The next morning, I woke up with a pounding headache.  The light was already streaming through the blinds.  I turned over and covered my head with my pillow, groaning.  Now last night was coming back to me.  I had drank way too much.  But it had felt good.  Now, I was back to reality.  I saw still sad as shit and there wasn't any end in sight.

I heard Sebastian running down the hallway.  I pushed myself up to seated and realized my clothes from last night were still on and skewed.  I quickly fixed them and rushed to the bathroom, suddenly overwhelmed with the urge to pee.  I made it and then turned on the shower.  The heat and steam felt good on my body and started to ease the pain in my head.  Once I'd grabbed a towel, I went back to my room to find some clothes.

I sighed as I dressed, knowing I was going to have to face Dad.  Maybe he'd take pity on me.  I wandered out gingerly and got myself some cereal and coffee.  I found the Tylenol and popped a couple.  Dad and Vanessa were both playing with the boys in the living room.
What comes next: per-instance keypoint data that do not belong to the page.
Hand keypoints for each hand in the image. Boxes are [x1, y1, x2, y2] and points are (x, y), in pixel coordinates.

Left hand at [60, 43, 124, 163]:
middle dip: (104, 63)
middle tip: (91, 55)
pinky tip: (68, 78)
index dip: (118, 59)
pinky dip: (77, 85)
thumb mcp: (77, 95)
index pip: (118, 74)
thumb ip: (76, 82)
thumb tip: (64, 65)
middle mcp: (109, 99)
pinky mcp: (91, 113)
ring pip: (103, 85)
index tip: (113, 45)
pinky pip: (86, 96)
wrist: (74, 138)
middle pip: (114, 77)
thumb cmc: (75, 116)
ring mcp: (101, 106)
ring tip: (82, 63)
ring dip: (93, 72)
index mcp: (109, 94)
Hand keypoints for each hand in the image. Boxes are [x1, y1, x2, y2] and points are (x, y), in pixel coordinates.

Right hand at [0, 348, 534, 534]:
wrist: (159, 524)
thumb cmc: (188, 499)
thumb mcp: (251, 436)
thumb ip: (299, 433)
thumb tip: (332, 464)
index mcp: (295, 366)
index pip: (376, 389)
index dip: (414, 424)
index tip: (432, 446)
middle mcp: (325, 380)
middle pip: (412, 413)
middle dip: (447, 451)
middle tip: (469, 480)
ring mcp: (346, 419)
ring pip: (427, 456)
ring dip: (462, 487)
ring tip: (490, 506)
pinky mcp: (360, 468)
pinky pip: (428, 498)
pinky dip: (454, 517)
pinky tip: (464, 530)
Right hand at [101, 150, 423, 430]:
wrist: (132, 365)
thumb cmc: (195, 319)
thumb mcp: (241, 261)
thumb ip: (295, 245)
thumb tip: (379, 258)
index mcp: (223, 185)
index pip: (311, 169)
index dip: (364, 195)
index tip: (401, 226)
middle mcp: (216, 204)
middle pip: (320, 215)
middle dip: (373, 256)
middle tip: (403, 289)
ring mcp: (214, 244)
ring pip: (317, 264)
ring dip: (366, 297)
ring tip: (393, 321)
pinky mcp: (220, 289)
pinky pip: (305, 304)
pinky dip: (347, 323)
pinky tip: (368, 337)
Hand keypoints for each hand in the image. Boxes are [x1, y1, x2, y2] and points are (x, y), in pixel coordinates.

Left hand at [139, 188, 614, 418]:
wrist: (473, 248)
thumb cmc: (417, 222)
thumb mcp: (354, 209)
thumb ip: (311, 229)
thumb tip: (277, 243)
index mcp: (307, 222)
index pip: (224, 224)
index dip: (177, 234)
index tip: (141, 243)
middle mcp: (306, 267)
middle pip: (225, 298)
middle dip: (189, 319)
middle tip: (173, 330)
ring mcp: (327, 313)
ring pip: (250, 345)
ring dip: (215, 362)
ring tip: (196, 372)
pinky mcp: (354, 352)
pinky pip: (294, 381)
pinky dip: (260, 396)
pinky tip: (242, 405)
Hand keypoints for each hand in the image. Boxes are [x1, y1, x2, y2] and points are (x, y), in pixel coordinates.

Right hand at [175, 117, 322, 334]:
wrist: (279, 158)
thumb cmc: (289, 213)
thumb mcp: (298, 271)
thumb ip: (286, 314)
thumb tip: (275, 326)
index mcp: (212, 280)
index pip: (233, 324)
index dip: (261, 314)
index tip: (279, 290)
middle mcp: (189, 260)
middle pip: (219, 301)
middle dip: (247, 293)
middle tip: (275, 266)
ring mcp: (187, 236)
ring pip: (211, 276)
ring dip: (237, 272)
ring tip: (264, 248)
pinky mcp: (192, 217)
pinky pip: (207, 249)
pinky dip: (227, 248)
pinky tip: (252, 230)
As I took my dish to the kitchen, Dad came in to get another cup of coffee.

"How are you feeling?" He asked me.

"Like death," I told him.  He nodded as he poured his coffee.

"Where were you?"

"At a party a few blocks away," I told him.  "Sorry I didn't answer the phone."

"And there was alcohol?" He ventured, leaning back against the counter, blowing on his coffee.  I sighed.  There was no point in denying it.  I know I was acting ridiculous when I came home.
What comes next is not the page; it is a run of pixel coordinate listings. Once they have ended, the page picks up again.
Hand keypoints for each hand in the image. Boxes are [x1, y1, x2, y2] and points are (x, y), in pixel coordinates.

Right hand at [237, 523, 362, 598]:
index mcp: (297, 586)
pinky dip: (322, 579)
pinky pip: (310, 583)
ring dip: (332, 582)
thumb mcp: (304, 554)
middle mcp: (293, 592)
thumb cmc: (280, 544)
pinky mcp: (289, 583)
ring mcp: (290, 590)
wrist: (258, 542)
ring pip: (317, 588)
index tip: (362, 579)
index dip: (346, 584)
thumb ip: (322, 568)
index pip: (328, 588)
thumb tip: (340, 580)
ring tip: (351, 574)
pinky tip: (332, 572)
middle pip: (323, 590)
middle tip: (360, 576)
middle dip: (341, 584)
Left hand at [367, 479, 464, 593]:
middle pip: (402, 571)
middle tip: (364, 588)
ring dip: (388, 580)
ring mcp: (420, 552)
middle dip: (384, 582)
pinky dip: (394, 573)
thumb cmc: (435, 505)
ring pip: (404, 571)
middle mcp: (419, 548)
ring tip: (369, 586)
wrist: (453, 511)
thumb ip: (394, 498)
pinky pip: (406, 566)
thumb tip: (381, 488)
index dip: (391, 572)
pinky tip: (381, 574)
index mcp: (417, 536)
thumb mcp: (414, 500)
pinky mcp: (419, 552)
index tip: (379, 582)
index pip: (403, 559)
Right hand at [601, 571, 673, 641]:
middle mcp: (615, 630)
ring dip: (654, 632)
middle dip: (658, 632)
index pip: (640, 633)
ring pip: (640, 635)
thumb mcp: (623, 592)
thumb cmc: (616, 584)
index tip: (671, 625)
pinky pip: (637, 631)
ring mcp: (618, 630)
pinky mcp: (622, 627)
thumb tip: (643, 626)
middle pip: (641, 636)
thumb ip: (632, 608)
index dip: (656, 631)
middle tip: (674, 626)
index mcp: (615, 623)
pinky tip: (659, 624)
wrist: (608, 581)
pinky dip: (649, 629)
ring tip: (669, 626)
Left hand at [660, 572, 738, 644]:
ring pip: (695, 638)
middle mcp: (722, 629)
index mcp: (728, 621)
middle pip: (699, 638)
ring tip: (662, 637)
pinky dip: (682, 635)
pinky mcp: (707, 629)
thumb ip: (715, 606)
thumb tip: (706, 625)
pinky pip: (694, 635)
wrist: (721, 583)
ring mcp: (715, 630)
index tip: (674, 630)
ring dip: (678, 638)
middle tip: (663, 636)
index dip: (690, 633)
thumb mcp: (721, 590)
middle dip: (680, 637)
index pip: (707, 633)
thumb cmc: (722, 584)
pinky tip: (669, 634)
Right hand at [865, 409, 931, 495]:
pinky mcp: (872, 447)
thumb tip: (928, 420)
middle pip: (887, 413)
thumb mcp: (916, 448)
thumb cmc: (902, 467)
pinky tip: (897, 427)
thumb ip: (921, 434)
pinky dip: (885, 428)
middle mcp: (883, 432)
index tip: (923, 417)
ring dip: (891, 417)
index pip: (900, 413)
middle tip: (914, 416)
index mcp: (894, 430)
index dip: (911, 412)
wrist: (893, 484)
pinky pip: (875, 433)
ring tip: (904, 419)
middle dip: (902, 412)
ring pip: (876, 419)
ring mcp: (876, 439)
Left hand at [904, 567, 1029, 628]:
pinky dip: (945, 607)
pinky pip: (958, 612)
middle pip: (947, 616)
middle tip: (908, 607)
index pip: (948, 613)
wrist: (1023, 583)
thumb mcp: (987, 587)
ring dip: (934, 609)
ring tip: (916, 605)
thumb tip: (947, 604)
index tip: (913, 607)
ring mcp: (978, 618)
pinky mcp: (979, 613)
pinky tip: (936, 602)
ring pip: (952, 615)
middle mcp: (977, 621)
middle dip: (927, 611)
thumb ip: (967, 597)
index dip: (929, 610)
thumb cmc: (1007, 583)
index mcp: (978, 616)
"Getting drunk off your ass isn't going to help you with your grief," he told me.

"I know," I told him.  Of course I knew.  My mom had spent her whole life trying to medicate with alcohol and drugs, and look where it had gotten her.  I took a big gulp of coffee as I waited for him to continue.

"I'm not gonna ground you this time because I know you've been having a hard time," he told me.  "But don't let it happen again."

"Okay," I said softly, surprised.  Usually, Dad was pretty strict.  He stood up and went back to the living room to be with Vanessa and the boys.  I sighed and wandered back to my bedroom to nurse my headache.  A nap was calling my name.